-- Opening Marker --

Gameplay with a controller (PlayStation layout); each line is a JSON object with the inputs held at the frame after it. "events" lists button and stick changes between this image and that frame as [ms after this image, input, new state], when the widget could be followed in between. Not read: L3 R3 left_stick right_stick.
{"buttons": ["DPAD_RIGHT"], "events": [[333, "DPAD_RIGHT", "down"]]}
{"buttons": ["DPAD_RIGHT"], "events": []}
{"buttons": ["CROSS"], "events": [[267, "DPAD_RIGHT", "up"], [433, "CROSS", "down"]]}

-- Closing Marker --

WHAT TO PRODUCE - Produce a precise copy of all the material above.

SOLUTION FOR THIS PROBLEM -
Gameplay with a controller (PlayStation layout); each line is a JSON object with the inputs held at the frame after it. "events" lists button and stick changes between this image and that frame as [ms after this image, input, new state], when the widget could be followed in between. Not read: L3 R3 left_stick right_stick.
{"buttons": ["DPAD_RIGHT"], "events": [[333, "DPAD_RIGHT", "down"]]}
{"buttons": ["DPAD_RIGHT"], "events": []}
{"buttons": ["CROSS"], "events": [[267, "DPAD_RIGHT", "up"], [433, "CROSS", "down"]]}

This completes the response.